Now I'm a teacher and as I watched that video I got to thinking about all my students past and present. How many of them were like Jonah? Did I do enough to make them feel protected and safe, loved and somewhat happy? I've never thought of teaching as just a job or a 9-5 occupation where my only responsibility was to impart practical skills and knowledge to my students. I've always viewed my students as my kids. I love them like they all live with me (thank God they don't, though... that'd be far too many kids for a 2 bedroom apartment!!) and like I am responsible for their happiness. But I know that I didn't connect with EVERY student (I don't think it's possible simply because of personalities being different) and I worry. I worry that they felt sad, that they felt afraid, that they felt alienated, that they felt like there was no one for them to turn to.
This video also makes me ask the question of what were his teacher's doing? What are we ALL doing to lessen bullying in our schools and in our student's lives? Are we working hard to make sure that these kids understand social responsibility? Are we ensuring that they understand the meaning of words like tolerance, acceptance, caring, responsibility and respect? Or are we just taking a hard line, no tolerance kind of attitude (I agree that we can't tolerate bullying, but I don't know if expelling every bully is the solution to the problem... feels like a bizarre kind of Band-Aid) that teaches kids the power of complaint rather than the desire to create solutions. I don't have all the answers, but I sure have a lot of questions about how to handle these kinds of situations. I know that one can't just DEMAND tolerance, kindness, respect, trust, integrity and so on from children. They need to be taught these things by example (and I am, by no means, a perfect example of any of these), with words, with actions, and with care.
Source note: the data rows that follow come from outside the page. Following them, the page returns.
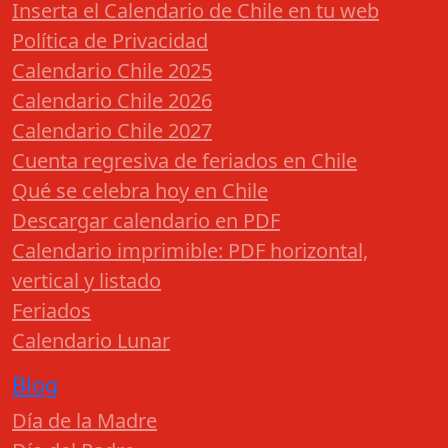
Inserta el Calendario de Chile en tu web
Política de Privacidad
Calendario Chile 2025
Calendario Chile 2026
Calendario Chile 2027
Cuenta regresiva de feriados en Chile
Qué se celebra hoy en Chile
Descargar calendario en PDF
Calendario imprimible: PDF horizontal,
vertical y listado
Feriados
Calendario Lunar
Blog
Día de la Madre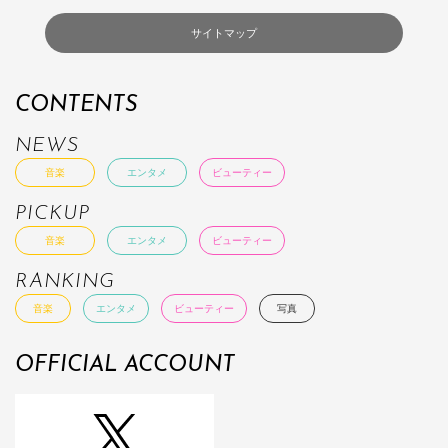
サイトマップ
CONTENTS
NEWS
音楽
エンタメ
ビューティー
PICKUP
音楽
エンタメ
ビューティー
RANKING
音楽
エンタメ
ビューティー
写真
OFFICIAL ACCOUNT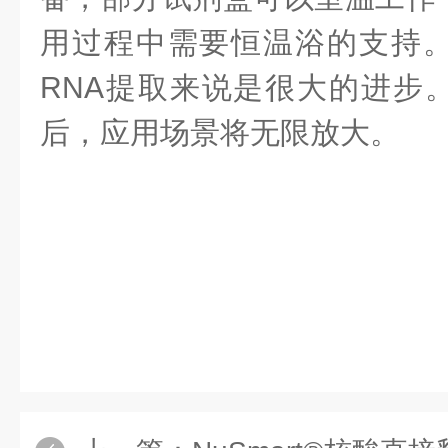
用过程中需要恒温浴的支持
RNA提取来说是很大的进步
后，应用场景将无限放大。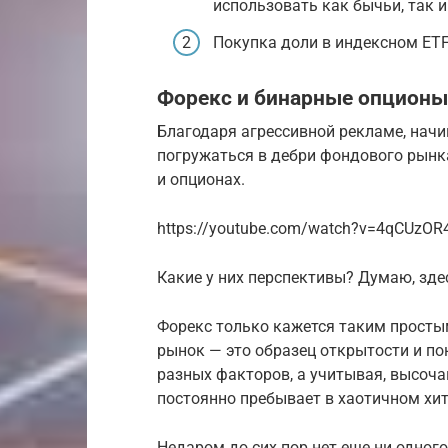
использовать как бычьи, так 
Покупка доли в индексном ETF
Форекс и бинарные опционы
Благодаря агрессивной рекламе, нач
погружаться в дебри фондового рынка
и опционах.
https://youtube.com/watch?v=4qCUzO
Какие у них перспективы? Думаю, здес
Форекс только кажется таким просты
рынок — это образец открытости и по
разных факторов, а учитывая, высоча
постоянно пребывает в хаотичном хит
Недаром до сих пор нет еще ни одног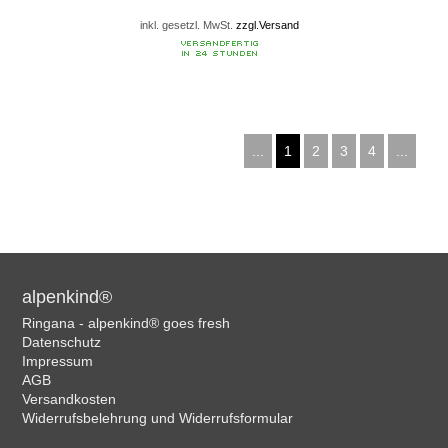
inkl. gesetzl. MwSt.
zzgl.Versand
...
1
2
3
4
...
alpenkind®
Ringana - alpenkind® goes fresh
Datenschutz
Impressum
AGB
Versandkosten
Widerrufsbelehrung und Widerrufsformular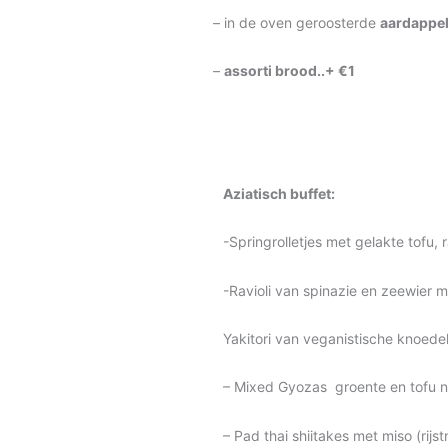
– in de oven geroosterde
aardappe
–
assorti brood..+ €1
Aziatisch buffet:
-Springrolletjes met gelakte tofu
-Ravioli van spinazie en zeewier
Yakitori van veganistische knoe
– Mixed Gyozas groente en tofu n
– Pad thai shiitakes met miso (ri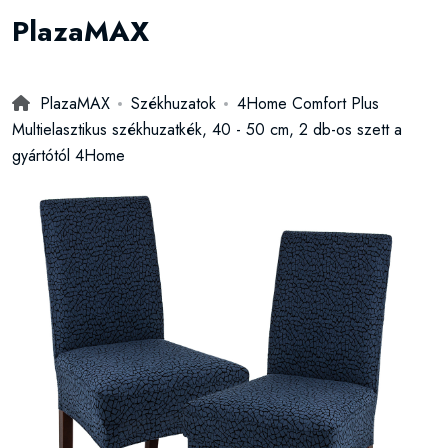
PlazaMAX
PlazaMAX
Székhuzatok
4Home Comfort Plus
Multielasztikus székhuzatkék, 40 - 50 cm, 2 db-os szett a
gyártótól 4Home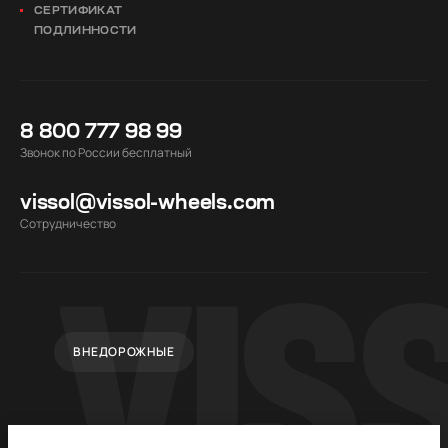
СЕРТИФИКАТ
ПОДЛИННОСТИ
8 800 777 98 99
Звонок по России бесплатный
vissol@vissol-wheels.com
Cотрудничество
ВНЕДОРОЖНЫЕ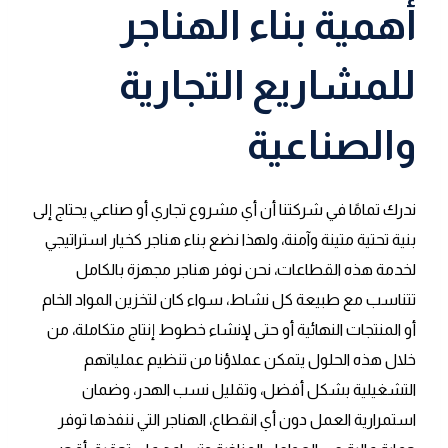
أهمية بناء الهناجر
للمشاريع التجارية
والصناعية
ندرك تمامًا في شركتنا أن أي مشروع تجاري أو صناعي يحتاج إلى
بنية تحتية متينة وآمنة، ولهذا نضع بناء هناجر كخيار استراتيجي
لخدمة هذه القطاعات، نحن نوفر هناجر مجهزة بالكامل
تتناسب مع طبيعة كل نشاط، سواء كان لتخزين المواد الخام
أو المنتجات النهائية أو حتى لإنشاء خطوط إنتاج متكاملة، من
خلال هذه الحلول يتمكن عملاؤنا من تنظيم عملياتهم
التشغيلية بشكل أفضل، وتقليل نسب الهدر، وضمان
استمرارية العمل دون أي انقطاع، الهناجر التي ننفذها توفر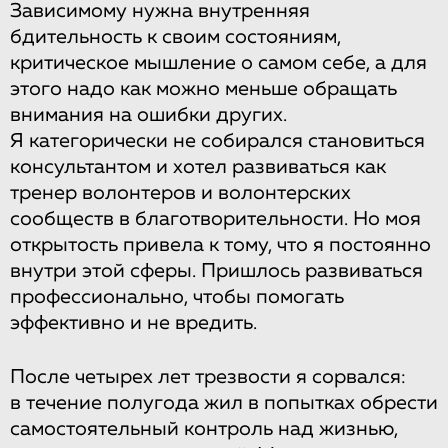
Зависимому нужна внутренняя
бдительность к своим состояниям,
критическое мышление о самом себе, а для
этого надо как можно меньше обращать
внимания на ошибки других.
Я категорически не собирался становиться
консультантом и хотел развиваться как
тренер волонтеров и волонтерских
сообществ в благотворительности. Но моя
открытость привела к тому, что я постоянно
внутри этой сферы. Пришлось развиваться
профессионально, чтобы помогать
эффективно и не вредить.
После четырех лет трезвости я сорвался:
в течение полугода жил в попытках обрести
самостоятельный контроль над жизнью,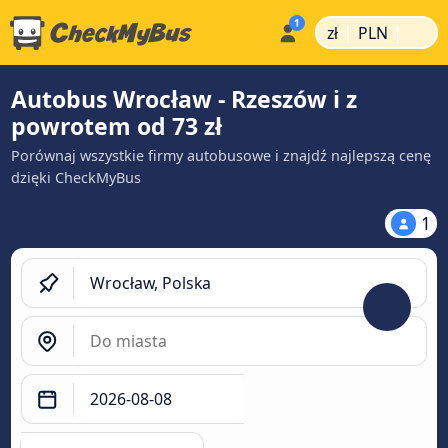
|
|
zł
PLN
Autobus Wrocław - Rzeszów i z
powrotem od 73 zł
Porównaj wszystkie firmy autobusowe i znajdź najlepszą cenę
dzięki CheckMyBus
1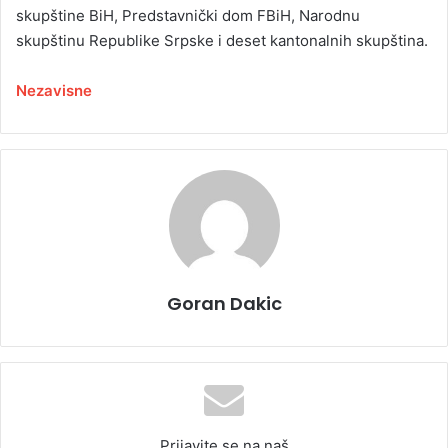
skupštine BiH, Predstavnički dom FBiH, Narodnu
skupštinu Republike Srpske i deset kantonalnih skupština.
Nezavisne
Goran Dakic
Prijavite se na naš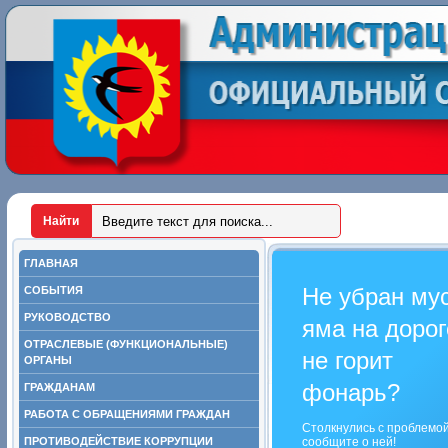
ГЛАВНАЯ
Не убран му
СОБЫТИЯ
РУКОВОДСТВО
яма на дорог
ОТРАСЛЕВЫЕ (ФУНКЦИОНАЛЬНЫЕ)
не горит
ОРГАНЫ
фонарь?
ГРАЖДАНАМ
РАБОТА С ОБРАЩЕНИЯМИ ГРАЖДАН
Столкнулись с проблемо
ПРОТИВОДЕЙСТВИЕ КОРРУПЦИИ
сообщите о ней!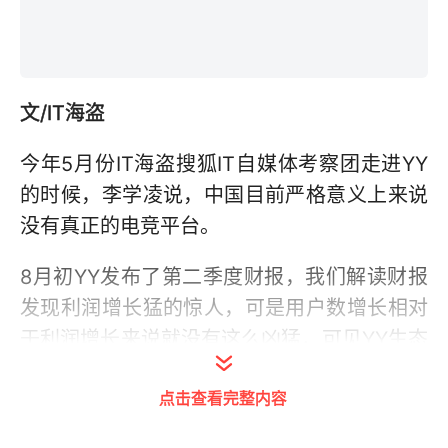
文/IT海盗
今年5月份IT海盗搜狐IT自媒体考察团走进YY
的时候，李学凌说，中国目前严格意义上来说
没有真正的电竞平台。
8月初YY发布了第二季度财报，我们解读财报
发现利润增长猛的惊人，可是用户数增长相对
于利润增长来说就没有这么凶猛，可见YY生态
的经营已经越来越好。音乐业务成为第一大收
点击查看完整内容
入支柱增长202%，在线游戏的收入仅仅增长
了9%。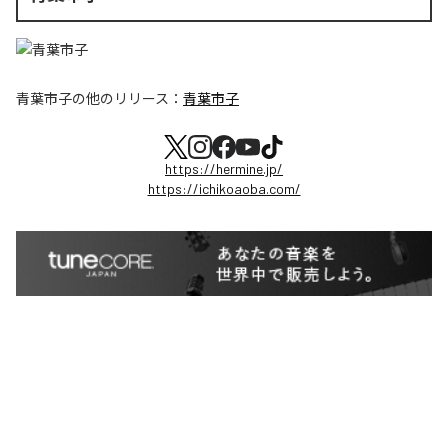
青葉市子
の他のリリース：
青葉市子
https://hermine.jp/
https://ichikoaoba.com/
To my students of the past and present, I hope you have always felt cared for and safe in the classrooms where I have taught and I hope none of you suffered a Jonah-like experience when I was your teacher. I hope and pray that I will be more vigilant about teaching my students the kind of characteristics it takes to be a truly good and productive citizen of the world and that I will be more aware and mindful of the experiences my students have at school.
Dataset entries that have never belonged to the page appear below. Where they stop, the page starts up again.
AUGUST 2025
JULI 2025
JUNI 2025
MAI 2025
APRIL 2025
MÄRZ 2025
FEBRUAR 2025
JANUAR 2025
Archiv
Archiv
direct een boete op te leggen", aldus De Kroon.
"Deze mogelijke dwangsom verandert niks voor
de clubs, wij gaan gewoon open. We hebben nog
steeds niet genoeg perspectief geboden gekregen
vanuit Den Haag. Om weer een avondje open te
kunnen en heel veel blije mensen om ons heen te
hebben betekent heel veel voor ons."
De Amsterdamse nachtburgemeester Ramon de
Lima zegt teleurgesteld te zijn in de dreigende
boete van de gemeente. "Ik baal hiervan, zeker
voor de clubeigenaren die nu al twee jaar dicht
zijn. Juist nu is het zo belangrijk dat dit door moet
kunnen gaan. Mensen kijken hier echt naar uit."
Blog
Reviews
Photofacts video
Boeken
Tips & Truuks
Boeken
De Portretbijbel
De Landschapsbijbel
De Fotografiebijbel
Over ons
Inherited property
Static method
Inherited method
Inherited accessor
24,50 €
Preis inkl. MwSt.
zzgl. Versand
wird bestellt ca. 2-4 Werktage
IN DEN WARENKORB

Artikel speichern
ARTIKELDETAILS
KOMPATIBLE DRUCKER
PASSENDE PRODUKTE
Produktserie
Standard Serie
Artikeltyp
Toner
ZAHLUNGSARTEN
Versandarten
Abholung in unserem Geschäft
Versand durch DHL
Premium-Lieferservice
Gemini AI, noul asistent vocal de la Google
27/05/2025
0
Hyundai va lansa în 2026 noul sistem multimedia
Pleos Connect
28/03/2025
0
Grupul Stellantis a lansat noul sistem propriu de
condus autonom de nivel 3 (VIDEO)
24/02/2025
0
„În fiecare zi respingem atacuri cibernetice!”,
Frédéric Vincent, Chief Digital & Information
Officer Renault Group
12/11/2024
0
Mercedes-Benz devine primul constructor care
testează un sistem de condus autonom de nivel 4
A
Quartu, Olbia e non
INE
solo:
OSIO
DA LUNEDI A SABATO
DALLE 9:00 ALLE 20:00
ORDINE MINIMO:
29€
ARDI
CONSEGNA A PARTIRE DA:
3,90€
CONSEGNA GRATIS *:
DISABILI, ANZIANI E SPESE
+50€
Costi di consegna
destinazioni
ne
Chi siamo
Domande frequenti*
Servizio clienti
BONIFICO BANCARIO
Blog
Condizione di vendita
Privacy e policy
And finally, to my fellow professional educators, let's try to find solutions to this bullying situation together. Let's be examples of tolerance and acceptance, kindness and caring to our students on a daily basis. It won't be easy (especially on cold winter Mondays... speaking from my own experience) but it will be worth it if one less child feels the need to cut or consider suicide. It will be worth it if one more child learns to accept that kid who just isn't like all the others. It. Will. Be. Worth. It.